Switching circuits typically employ hysteresis to provide noise immunity or a safety margin. U.S. Pat. No. 3,725,673 discloses such a hysteresis circuit. FIG. 1 illustrates the basic features of this bipolar circuit. It switches between a pair of states with a hysteresis created by suitably switching a current I.sub.H.
The circuit of FIG. 1 employs differential portions 11 and 12. Portion 11 amplifies an input voltage V.sub.I, which is here the amount by which a signal voltage V.sub.IN exceeds a reference voltage V.sub.REF, to produce circuit currents I.sub.1A and I.sub.1B whose difference is representative of V.sub.I. The internal configuration (not shown) of portion 11 centers around a pair of Darlington circuits. Each Darlington contains an input PNP transistor whose emitter drives the base of a trailing PNP transistor. The bases of the input transistors differentially receive voltage V.sub.I. Currrents I.sub.1A and I.sub.1B are respectively supplied from the collectors of the trailing transistors whose emitters are connected to a current source to receive a supply current. Portion 12, which is configured the same as portion 11, amplifies a control voltage V.sub.C to produce circuit currents I.sub.2A and I.sub.2B whose difference is representative of V.sub.C.
Currents I.sub.1A and I.sub.1B are supplied to the inputs of a differential-to-single-ended converter 13. Another such converter 14 generates current I.sub.H by subtracting I.sub.2A from I.sub.2B. A switch 15 provides current I.sub.H to ground or to one of the inputs of converter 13. A voltage V.sub.X is supplied from converter 13 at a value that varies largely in proportion to I.sub.1B -I.sub.1A -mI.sub.H where m is 1, 0, or -1 depending on the switching of current I.sub.H. An amplifier 16 amplifies voltage V.sub.X to generate an output voltage V.sub.O which controls the position of switch 15.
Circuit transitions occur when I.sub.1B -I.sub.1A equals mI.sub.H. During a transition, V.sub.I passes through a hysteresis threshold approximately equal to mK.sub.G V.sub.C, where K.sub.G is the ratio of the transconductance of portion 12 to that of portion 11. Only two of the three values of m are normally used in any particular embodiment of the circuit. This gives three different cases: (1) m=0, 1; (2) m=-1, 0; and (3) m=-1, 1. FIGS. 2a, 2b, and 2c respectively show the hysteresis characteristics for the three cases. The vertical axes, for example, represent V.sub.O. The low and high values of m for each case respectively fix its low and high hysteresis thresholds. Their difference is the magnitude of the hysteresis.
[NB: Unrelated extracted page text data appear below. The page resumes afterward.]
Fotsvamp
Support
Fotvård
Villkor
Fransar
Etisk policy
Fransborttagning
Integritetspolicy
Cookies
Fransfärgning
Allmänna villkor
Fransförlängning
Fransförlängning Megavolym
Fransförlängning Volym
In particular, assume that switch 15 is positioned at the high m value to set the circuit at the high threshold. Starting with V.sub.I low, the circuit changes state as V.sub.I rises above the high threshold. The new V.sub.O value causes switch 15 to switch to the lower m value. This sets the circuit at the low threshold. When V.sub.I later drops, nothing happens until it passes the low threshold. At that point, the circuit goes back to its original state. Switch 15 thereby returns to the high m value to reset the circuit at the high threshold.
The circuit of U.S. Pat. No. 3,725,673 has several desirable features. The amount of hysteresis can be controlled by simply adjusting K.sub.G or V.sub.C. Since K.sub.G is a ratio, it is largely independent of temperature and fabrication conditions. V.sub.C can be made largely temperature and process independent. Consequently, the hysteresis thresholds are stable with temperature and processing parameters. The flexibility is, however, somewhat limited because the thresholds are not independently controllable. One of them is either fixed at zero (FIGS. 2a and 2b) or is the negative of the other (FIG. 2c). It would be desirable to overcome this flexibility limitation without sacrificing the preceding advantages.